He added that the car industry wanted to see an end to the unfairness of taxation on public charging, with VAT reduced from 20% to 5%, in line with home charging.

Paul Holland, managing director for UK/ANZ Fleet, FLEETCOR, including UK brand Allstar, is also calling for more incentives to encourage drivers to buy EVs.

“EV adoption is slowing now that early adopters are onboard and incentives to buy new vehicles and invest in infrastructure have expired,” he said.

“A similar pattern happened in Norway, where after an initial period of enthusiasm, the government failed to maintain momentum with ongoing or enhanced incentives and new EV sales slowed. New EV registrations dropped from 174,845 in 2022 to 125,407 in 2023 after over a decade of rapid expansion. The Netherlands showed the same pattern. EV sales were high until 2021 then dropped significantly. KPMG reported that while EVs were significantly cheaper to run than fossil-fuel vehicles, they cost so much more to buy that consumers are turned off – this is likely doubly true for budget-conscious fleets. If we reintroduced more incentives then we could see EV use speed up again, and the UK’s fleets and motorists alike would spend far less on fuel, benefitting everyone.”

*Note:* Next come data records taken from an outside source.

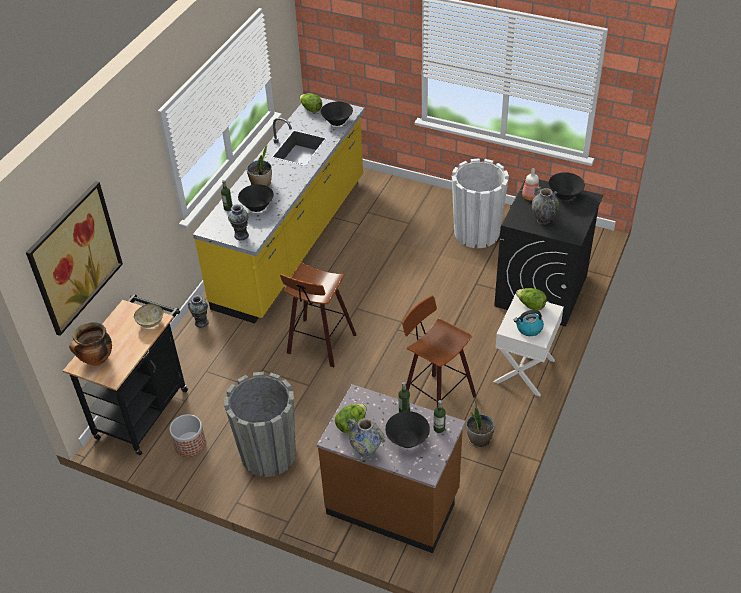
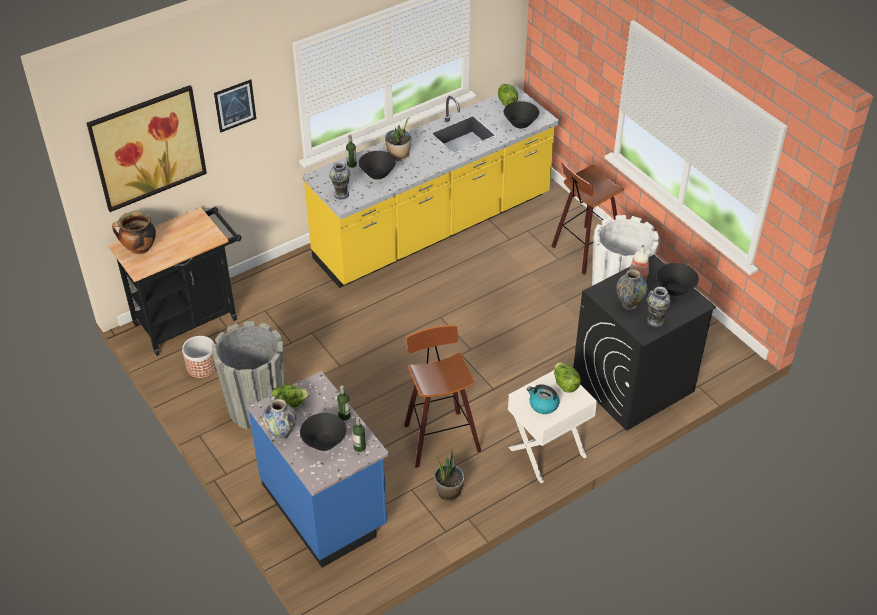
camera: 30 degrees right, 0 degrees up
bowl [134,304,163,328] -> none
vase [188,295,209,328] -> vase moved to [647,287,671,327]
stool [280,263,356,367] -> stool moved to [551,162,624,275]
brown counter [317,384,466,553] -> blue counter [247,371,389,568]
none -> picture [214,79,256,133]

Balmer was also concerned about business rates: “The recent announcement from the Conservative Party about the standard business rate multiplier has raised concerns within the petrol retailing sector. With an impending increase on the horizon, petrol retailers are experiencing increased financial pressures. The proposed rise in business rates will only add to the growing list of cost increases that petrol retailers have had to shoulder in recent years.”